Racist History of Louisiana’s Non-Unanimous Jury System

In Louisiana, only 10 of 12 jurors need to agree on a verdict. In Oregon, the other state that allows non-unanimous jury verdicts, 11 of the 12 jurors must agree in order to render a verdict. While it might seem as though this is the way it has always been, Louisiana’s criminal justice system has not always relied on non-unanimous juries.

Snowden notes that the non-unanimous jury system is “rooted in hate”.

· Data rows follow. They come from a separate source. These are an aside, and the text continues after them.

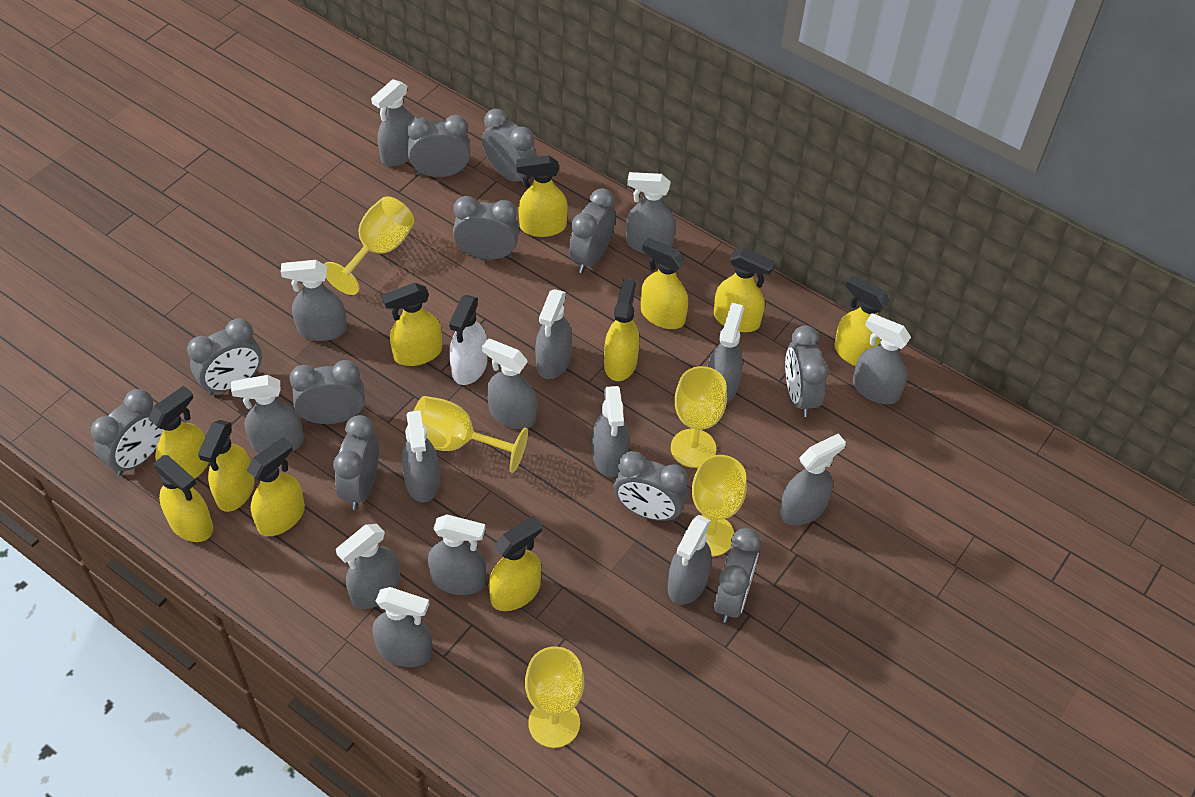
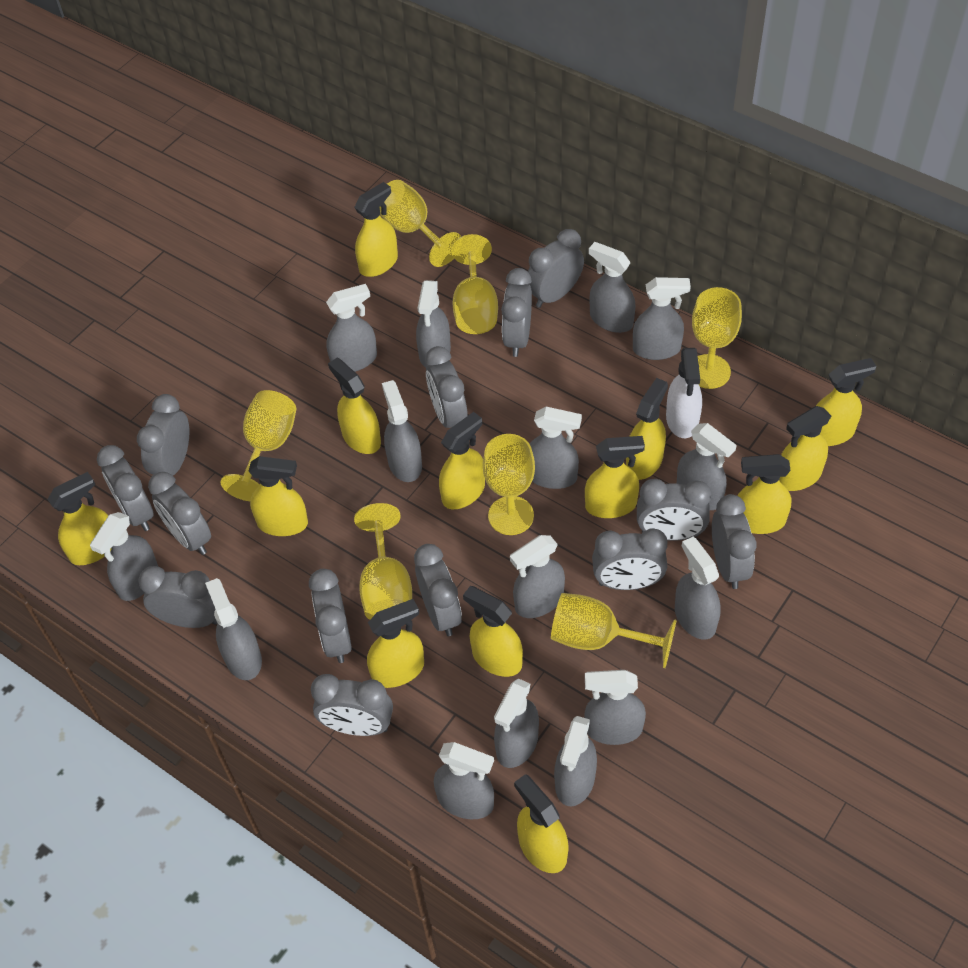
grey clock: 11 -> 13
yellow goblet: 5 -> 7
yellow spray bottle: 11 -> 13

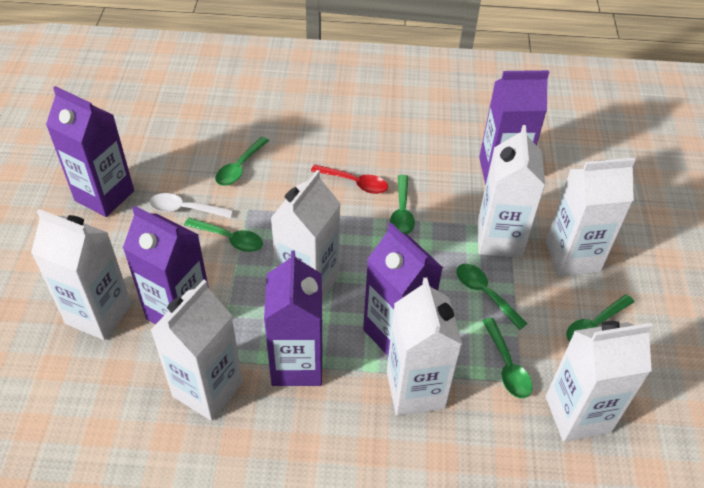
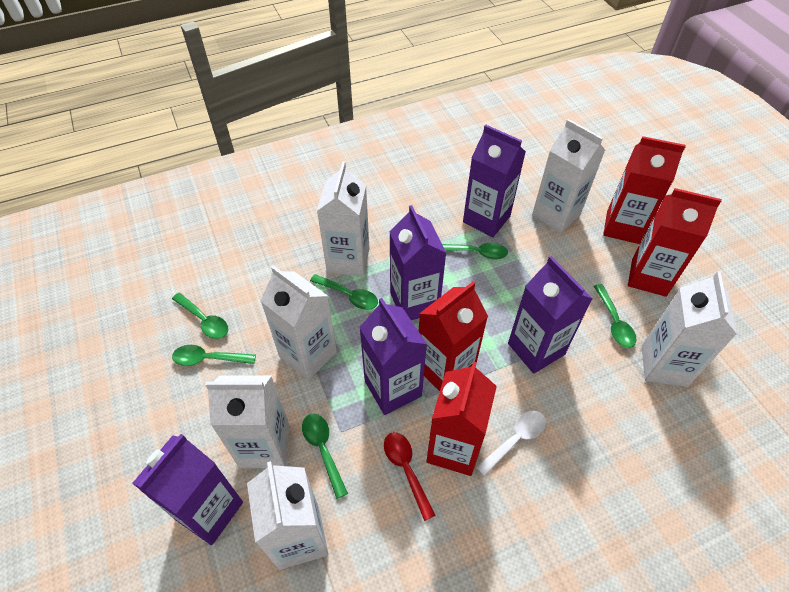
red carton: 0 -> 4
white carton: 7 -> 6

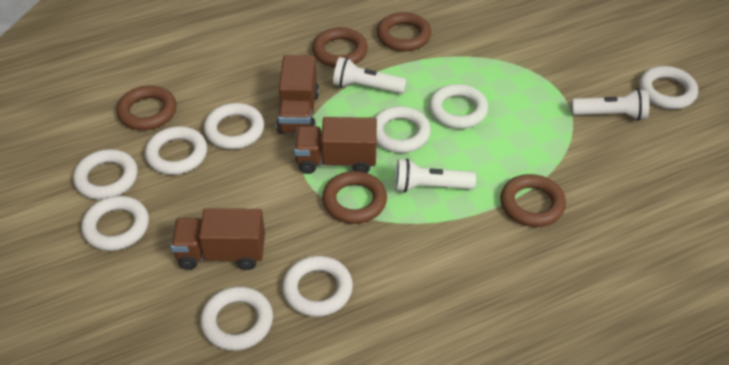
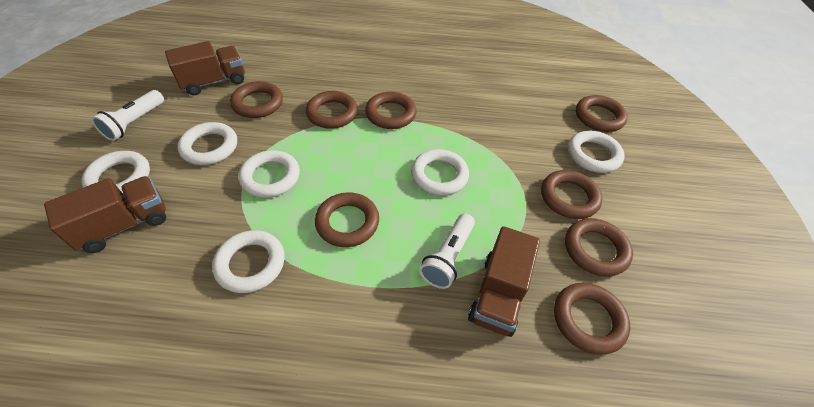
brown ring: 5 -> 8
white flashlight: 3 -> 2
white ring: 9 -> 6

In Louisiana, the non-unanimous system resulted from the 1898 Constitutional Convention, which was held at the urging of state lawmakers that were still Confederate sympathizers and singularly devoted to devising ways to invalidate the rights of freed Blacks.  The convention established literacy requirements, mandated property ownership, instituted poll taxes and then for good measure included a grandfather clause that effectively purged the state’s voter rolls of nearly every Black voter, while ensuring that illiterate, poor Whites that didn’t own property could still vote.

However, because Louisiana was home to one of the nation’s largest populations of free people of color or people of African descent who were free prior to the Civil War—many of whom owned land and were well-educated–it was impossible to eliminate voting rights of every Black man in Louisiana despite the draconian rules established by the 1898 Constitution. So one more rule—the state’s non-unanimous jury rule—was concocted to nullify the voice of any Black men who were still able to vote and by extension serve as jurors. The rule was originally established to require only nine of 12 juries to render agree in order to render a verdict in non-capital felony trials.

“And so, even if there were three Black people on the jury and there are nine White folks, the three Black votes wouldn’t count because all they would need is the nine,” Snowden says. “In Louisiana, it is a vestige of Jim Crow. It is rooted in racism to nullify the Black vote and to make it easier to convict Black folk.”

In short, even if a few Blacks, unaffected the disenfranchising voter laws, remained on voter rolls and found their way on a jury, they would likely be outvoted by the White members. Making sure Black men couldn’t sway criminal trial outcomes, especially in cases where other Blacks were defendants, was especially important to White supremacists and business interests as it was vital to keeping legalized slavery and filling chain gangs and cotton fields with Black prisoners.

That’s a why Snowden and other advocates of the amendment see a “yes” vote for Constitutional Amendment 2 to end non-unanimous jury verdicts as a major step in criminal justice reform in Louisiana.

Louisiana revisited it’s non-unanimous jury system during the 1973 state Constitutional Convention in the wake of a period of racial unrest. It was then that the law was changed to increase the number of votes needed for a verdict from nine to 10.

If Constitutional Amendment 2 passes in the Nov. 6 election, Louisiana will finally join 48 other states in requiring all 12 juries to agree on a verdict.

As for the impact of non-unanimous jury verdicts and exonerations, Snowden says that “12 people so far have been exonerated that were convicted by non-unanimous verdicts.” Perhaps more telling is the Orleans Parish Public Defender’s Office estimate that 80 percent of convictions in Orleans Parish are rendered by non-unanimous verdicts. In each of those convictions, there was at least one, possibly two people that had a reasonable doubt. While Oregon runs a close second with its 11-1 verdict system, Louisiana stands as the only state in the country in which a jury can have two members vote non-guilty and still convict a person to serve hefty prison sentences, including life.

On Nov. 6, the voters of this state have the opportunity to change this system.